- Associated Press - Tuesday, November 28, 2017

NEW YORK (AP) - The former president of Colombia’s soccer federation concluded South America’s three members of the FIFA executive committee during the 2010 vote that selected Qatar over the United States to host the 2022 World Cup were the sport’s most corrupt people on the continent.

Completing two days of testimony in the federal corruption trial of the former soccer heads of Paraguay, Peru and Brazil, former Colombian Football Federation president Luis Bedoya repeatedly was asked by defense lawyers about the possibility of bribes to back Qatar.

Bedoya said he and several other South American federation presidents supported the U.S. bid, but he thought Julio Grondona of Argentina, Nicolas Leoz of Paraguay and Ricardo Teixeira of Brazil voted for Qatar. Grondona was viewed as the most powerful soccer official in South America. Leoz was president of the South American governing body CONMEBOL from 1986-2013, and Teixeira was the one-time son-in-law of former FIFA president Joao Havelange.

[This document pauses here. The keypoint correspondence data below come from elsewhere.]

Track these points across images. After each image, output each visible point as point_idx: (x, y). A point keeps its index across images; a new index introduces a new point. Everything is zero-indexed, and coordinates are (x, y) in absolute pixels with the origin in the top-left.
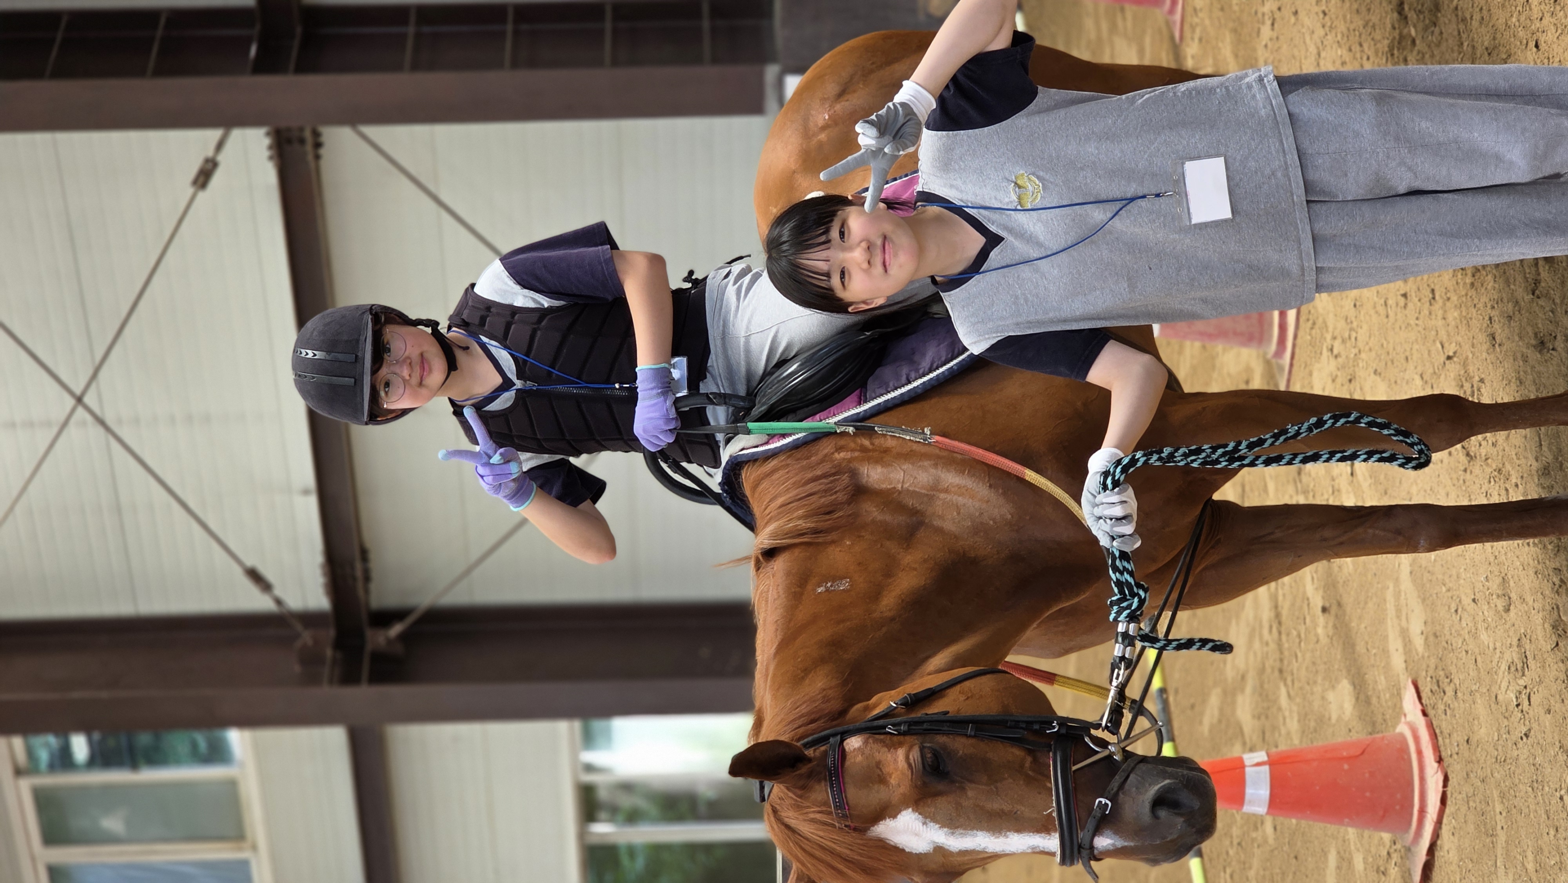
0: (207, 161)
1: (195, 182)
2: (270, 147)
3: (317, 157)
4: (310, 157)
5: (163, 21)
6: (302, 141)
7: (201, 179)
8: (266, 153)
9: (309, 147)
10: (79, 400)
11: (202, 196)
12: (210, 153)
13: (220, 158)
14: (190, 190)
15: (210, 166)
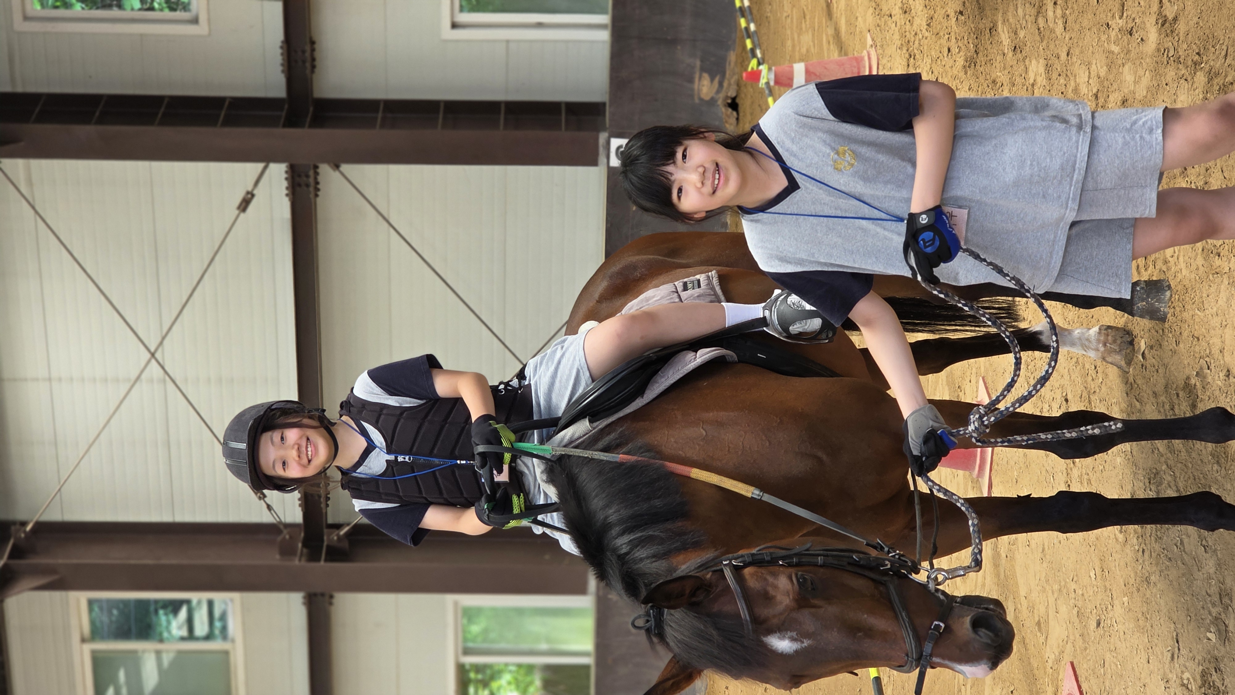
0: (248, 193)
1: (239, 208)
2: (287, 188)
3: (317, 196)
4: (312, 196)
5: (227, 103)
6: (308, 186)
7: (244, 204)
8: (286, 192)
9: (312, 189)
10: (153, 355)
11: (242, 215)
12: (250, 189)
13: (255, 192)
14: (237, 212)
15: (249, 196)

Bruce L. Udolf, a lawyer for former Peruvian federation president Manuel Burga, asked Bedoya whether the three were the most corrupt people in the South American governing body, CONMEBOL.

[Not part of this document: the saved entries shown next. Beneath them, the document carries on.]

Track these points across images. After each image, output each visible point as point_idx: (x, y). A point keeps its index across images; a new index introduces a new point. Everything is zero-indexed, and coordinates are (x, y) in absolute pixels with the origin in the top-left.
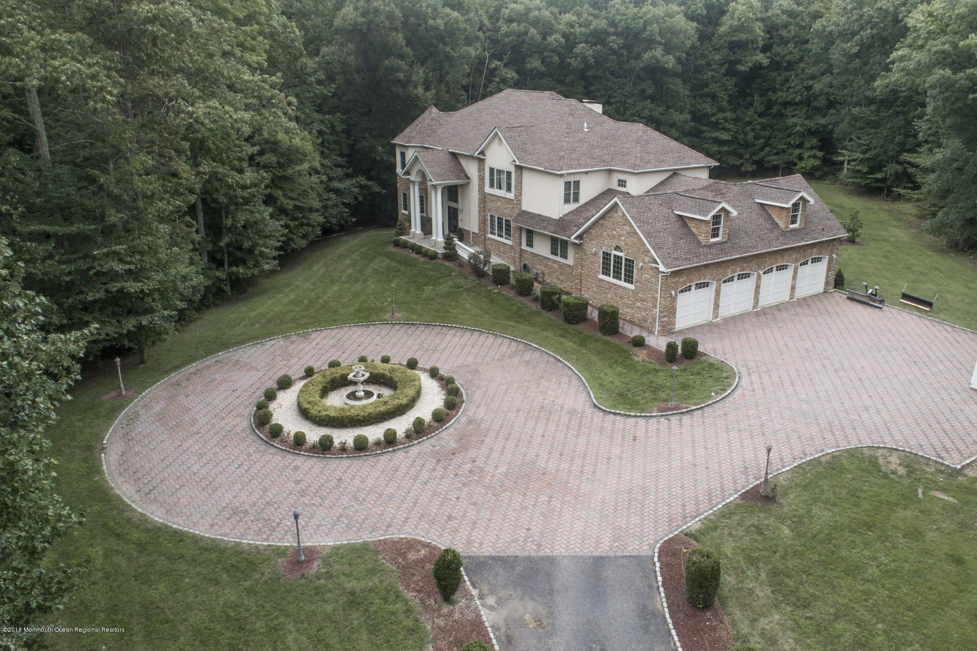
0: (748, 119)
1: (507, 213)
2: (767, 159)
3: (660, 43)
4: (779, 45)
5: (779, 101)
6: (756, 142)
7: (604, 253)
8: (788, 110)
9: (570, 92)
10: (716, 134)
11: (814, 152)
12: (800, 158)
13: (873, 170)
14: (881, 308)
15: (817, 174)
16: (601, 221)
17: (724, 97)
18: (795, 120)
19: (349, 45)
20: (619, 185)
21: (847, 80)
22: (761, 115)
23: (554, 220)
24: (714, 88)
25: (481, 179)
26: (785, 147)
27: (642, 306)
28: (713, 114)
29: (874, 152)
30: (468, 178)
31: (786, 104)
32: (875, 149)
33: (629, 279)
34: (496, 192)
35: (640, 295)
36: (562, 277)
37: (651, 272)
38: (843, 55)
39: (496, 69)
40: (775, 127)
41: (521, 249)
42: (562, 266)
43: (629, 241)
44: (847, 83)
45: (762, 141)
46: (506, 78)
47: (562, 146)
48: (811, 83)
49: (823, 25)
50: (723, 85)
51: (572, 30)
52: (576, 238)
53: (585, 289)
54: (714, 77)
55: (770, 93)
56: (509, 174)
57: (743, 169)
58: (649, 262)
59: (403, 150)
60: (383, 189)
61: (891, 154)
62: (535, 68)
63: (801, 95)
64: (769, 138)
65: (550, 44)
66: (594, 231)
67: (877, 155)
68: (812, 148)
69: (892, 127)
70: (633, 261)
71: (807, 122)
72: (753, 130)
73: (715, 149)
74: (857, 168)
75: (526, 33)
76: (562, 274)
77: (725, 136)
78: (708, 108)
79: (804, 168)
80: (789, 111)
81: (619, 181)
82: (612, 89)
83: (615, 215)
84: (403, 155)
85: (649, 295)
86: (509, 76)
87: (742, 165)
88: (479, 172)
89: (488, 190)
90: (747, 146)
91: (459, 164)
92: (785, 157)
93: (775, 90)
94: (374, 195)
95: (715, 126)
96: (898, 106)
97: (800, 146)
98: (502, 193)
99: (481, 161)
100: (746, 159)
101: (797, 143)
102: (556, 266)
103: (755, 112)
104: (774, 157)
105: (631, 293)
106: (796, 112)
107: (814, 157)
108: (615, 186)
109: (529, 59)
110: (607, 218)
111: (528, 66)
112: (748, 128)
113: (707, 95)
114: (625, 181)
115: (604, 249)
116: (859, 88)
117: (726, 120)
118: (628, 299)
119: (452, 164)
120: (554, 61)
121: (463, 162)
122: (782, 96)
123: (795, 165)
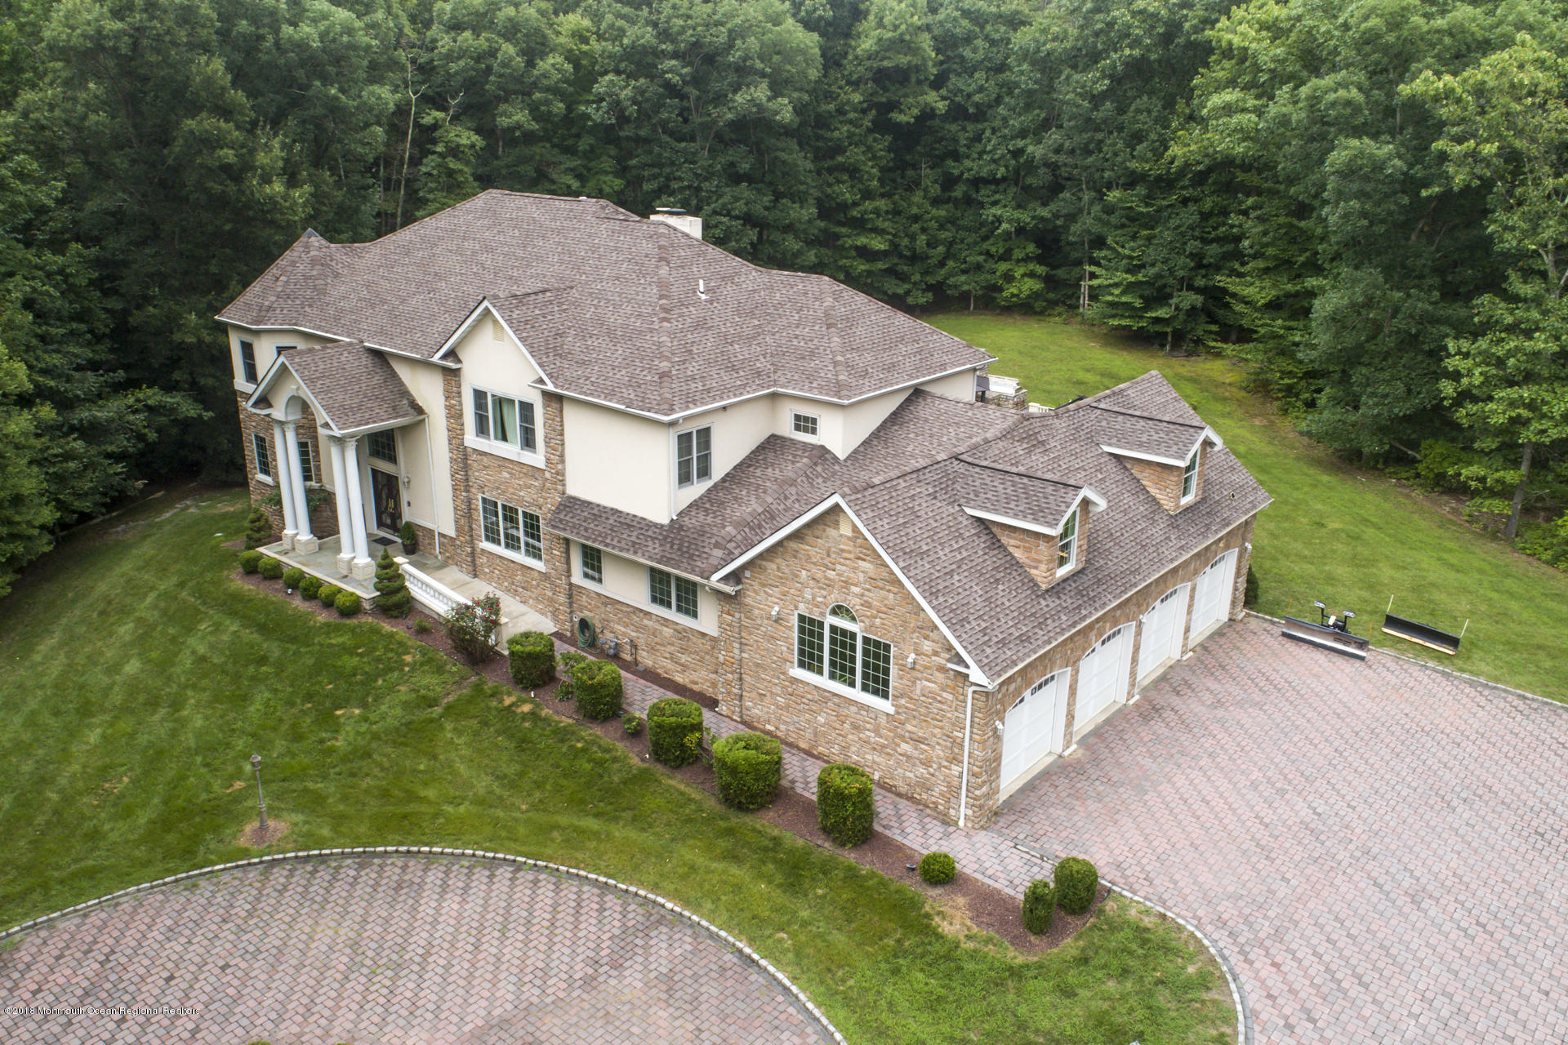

“I believe so,” Bedoya said in Spanish through a translator. “I cannot prove it, but that’s what people say.”

Leoz and Teixeira have been indicted in the U.S. but have not been extradited. Grondona died in 2014.

Burga, former Paraguay federation president Juan Angel Napout and ex-Brazil federation president Jose Maria Marin are on trial for racketeering conspiracy, wire fraud conspiracy and money laundering conspiracy.

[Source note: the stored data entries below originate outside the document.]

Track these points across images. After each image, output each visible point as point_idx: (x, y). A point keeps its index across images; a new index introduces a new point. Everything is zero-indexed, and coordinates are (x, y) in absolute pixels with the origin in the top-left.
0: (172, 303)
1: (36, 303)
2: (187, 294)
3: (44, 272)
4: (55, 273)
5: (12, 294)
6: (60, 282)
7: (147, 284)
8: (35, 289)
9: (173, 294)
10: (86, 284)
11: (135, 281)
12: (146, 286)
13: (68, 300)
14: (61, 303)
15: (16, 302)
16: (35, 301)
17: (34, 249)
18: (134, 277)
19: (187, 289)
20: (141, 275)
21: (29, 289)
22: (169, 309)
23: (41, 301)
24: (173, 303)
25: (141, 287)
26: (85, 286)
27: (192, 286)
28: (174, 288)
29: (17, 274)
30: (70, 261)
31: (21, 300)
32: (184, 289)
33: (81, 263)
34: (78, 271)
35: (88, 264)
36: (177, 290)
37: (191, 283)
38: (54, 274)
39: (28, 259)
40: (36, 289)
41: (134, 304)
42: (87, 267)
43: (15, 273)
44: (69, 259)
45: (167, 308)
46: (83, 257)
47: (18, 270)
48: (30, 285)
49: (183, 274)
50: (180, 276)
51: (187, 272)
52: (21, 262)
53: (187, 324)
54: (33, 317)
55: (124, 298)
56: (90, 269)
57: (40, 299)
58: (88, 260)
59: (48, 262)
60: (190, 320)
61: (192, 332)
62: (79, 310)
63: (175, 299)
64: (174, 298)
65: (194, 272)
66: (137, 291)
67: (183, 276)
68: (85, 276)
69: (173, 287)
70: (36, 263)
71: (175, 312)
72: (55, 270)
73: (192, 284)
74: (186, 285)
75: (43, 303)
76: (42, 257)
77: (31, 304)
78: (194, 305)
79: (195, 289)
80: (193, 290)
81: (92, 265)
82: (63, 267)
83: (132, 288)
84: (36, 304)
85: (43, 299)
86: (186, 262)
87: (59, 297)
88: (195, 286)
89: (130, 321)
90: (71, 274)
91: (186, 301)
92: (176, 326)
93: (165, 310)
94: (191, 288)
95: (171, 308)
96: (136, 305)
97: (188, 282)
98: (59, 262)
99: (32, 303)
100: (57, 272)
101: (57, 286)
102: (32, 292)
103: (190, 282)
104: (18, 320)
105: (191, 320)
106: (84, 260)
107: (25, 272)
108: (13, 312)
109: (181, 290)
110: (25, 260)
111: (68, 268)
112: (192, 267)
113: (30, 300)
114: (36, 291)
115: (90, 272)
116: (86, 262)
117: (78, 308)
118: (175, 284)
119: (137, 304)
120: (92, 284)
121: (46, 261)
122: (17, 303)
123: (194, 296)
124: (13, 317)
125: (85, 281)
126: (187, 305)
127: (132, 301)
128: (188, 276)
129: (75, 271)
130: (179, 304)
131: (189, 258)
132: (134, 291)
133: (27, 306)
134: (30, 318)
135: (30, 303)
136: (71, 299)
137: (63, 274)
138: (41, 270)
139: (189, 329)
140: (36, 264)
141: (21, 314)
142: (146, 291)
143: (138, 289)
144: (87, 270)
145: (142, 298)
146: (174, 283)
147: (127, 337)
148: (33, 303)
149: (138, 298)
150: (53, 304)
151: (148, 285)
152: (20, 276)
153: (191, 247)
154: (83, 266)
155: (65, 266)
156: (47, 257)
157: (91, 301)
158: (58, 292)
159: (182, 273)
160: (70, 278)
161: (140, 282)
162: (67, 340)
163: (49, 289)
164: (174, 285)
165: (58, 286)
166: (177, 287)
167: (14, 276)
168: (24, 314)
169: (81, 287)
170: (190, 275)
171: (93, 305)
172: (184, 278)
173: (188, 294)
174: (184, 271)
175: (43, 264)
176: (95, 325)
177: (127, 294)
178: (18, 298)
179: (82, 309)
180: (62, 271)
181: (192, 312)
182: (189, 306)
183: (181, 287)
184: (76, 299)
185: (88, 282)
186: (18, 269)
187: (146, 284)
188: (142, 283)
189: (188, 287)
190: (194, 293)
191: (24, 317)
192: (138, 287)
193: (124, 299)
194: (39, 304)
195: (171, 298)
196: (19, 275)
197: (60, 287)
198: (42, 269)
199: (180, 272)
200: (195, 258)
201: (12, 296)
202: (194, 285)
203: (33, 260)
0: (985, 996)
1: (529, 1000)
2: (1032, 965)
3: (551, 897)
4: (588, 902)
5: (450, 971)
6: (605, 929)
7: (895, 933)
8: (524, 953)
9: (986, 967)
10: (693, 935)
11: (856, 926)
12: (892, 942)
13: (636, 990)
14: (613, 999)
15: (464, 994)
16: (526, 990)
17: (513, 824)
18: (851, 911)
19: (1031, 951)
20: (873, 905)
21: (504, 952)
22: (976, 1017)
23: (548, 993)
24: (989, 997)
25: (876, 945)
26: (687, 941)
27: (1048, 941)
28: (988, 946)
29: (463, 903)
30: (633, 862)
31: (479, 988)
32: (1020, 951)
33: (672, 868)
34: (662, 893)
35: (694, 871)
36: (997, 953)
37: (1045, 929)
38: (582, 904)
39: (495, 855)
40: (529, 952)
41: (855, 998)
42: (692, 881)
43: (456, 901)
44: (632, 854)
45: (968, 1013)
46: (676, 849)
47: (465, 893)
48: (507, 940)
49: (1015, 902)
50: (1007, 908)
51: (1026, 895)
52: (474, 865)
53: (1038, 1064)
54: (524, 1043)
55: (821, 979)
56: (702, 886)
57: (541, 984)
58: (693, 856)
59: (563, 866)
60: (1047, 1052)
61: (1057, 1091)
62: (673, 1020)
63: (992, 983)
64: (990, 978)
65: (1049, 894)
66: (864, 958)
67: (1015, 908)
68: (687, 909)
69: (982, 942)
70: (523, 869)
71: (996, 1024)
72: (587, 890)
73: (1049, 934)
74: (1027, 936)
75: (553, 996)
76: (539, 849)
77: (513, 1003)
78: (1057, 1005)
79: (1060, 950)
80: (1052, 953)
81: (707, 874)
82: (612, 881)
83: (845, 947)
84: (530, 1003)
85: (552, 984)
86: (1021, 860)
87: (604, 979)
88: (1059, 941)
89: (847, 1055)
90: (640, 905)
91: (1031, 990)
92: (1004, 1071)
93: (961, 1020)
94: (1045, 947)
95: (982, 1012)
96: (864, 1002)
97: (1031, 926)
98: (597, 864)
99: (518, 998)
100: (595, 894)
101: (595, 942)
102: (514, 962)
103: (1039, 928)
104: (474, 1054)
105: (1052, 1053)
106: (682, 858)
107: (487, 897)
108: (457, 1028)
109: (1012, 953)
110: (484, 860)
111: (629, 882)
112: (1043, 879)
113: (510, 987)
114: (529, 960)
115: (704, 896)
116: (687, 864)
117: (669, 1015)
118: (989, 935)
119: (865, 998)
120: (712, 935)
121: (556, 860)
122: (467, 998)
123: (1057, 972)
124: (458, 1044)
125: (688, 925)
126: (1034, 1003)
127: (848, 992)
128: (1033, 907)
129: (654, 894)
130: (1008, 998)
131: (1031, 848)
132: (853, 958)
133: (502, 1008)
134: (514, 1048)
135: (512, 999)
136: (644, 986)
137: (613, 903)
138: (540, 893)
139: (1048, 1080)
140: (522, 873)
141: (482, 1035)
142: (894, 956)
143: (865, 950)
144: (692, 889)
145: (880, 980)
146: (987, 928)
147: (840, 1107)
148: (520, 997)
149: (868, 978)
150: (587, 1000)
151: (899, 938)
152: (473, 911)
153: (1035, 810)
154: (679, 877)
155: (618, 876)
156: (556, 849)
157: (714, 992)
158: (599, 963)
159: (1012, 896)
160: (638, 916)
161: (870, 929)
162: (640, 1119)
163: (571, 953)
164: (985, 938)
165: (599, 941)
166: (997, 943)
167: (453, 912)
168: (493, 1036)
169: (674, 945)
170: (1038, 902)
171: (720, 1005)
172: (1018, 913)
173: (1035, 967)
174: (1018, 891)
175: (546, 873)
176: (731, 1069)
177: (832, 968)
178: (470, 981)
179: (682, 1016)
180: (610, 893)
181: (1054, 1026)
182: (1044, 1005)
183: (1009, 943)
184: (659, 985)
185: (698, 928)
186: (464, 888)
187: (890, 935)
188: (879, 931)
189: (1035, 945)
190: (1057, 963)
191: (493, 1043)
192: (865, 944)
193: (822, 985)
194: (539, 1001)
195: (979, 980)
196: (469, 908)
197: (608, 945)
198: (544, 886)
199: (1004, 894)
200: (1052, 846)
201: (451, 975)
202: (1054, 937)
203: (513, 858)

During a lengthy courtroom exchange without the jury present, Napout’s lawyer succeeded in persuading U.S. District Judge Pamela K. Chen to admit a 2010 letter from Bedoya to Leoz stating that Colombia’s federation supported the U.S. in the FIFA vote. U.S. prosecutors allege that support of Qatar in exchange for bribes was part of a conspiracy, but not all of the more than three dozen people charged were involved in that scheme.

A member of FIFA’s executive committee from 2014-15, Bedoya pleaded guilty in 2015 to racketeering conspiracy and wire fraud conspiracy, counts that could result in sentences of 20 years each. He said Monday he accepted more than $3 million in bribes from 2007-15.

Bedoya testified he feared for the safety of himself and his wife if they returned to Colombia, and he said the U.S. federal government is paying the rent for a two-bedroom apartment for the couple. His cooperation agreement with U.S. prosecutors gives him the right to apply for entry into the witness protection program.

During cross-examination by Silvia B. Pinera-Vazquez, a lawyer for Napout, Bedoya testified he spoke with several other top soccer officials about the Swiss bank account he used to receive money from Mariano Jinkis of Full Play Group, the media company Bedoya testified paid bribes to himself and others for broadcast rights to South American soccer tournaments.

Bedoya said he discussed his account with Napout, Burga and former Ecuador soccer federation president Luis Chiriboga, but did not divulge it to his own wife. Bedoya said he had no direct knowledge of Napout or Burga receiving cash or wire transfers.

Bedoya also was asked Tuesday to give details of a hotel lobby in Madrid where he said Jinkis introduced him to a Qatari ahead of the 2010 Champions League final. Bedoya said Monday that Jinkis told him then that up to $15 million in bribe money was available to South American officials in exchange for supporting Qatar’s bid for the 2022 World Cup.

Bedoya also was asked to describe the scene at a Zurich hotel when the first arrests were made in the case in May 2015.

He was followed to the witness stand by Dyan Decker, U.S. forensics leader at the accounting company PcW, who discussed records preserved from the Buenos Aires office of Torneos y Competencias. Alejandro Burzaco, that company’s former chairman, testified earlier in the trial after pleading guilty to racketeering conspiracy, wire fraud conspiracy and money laundering conspiracy. The day’s final witness was an American Airlines employee who discussed flight records involving the defendants.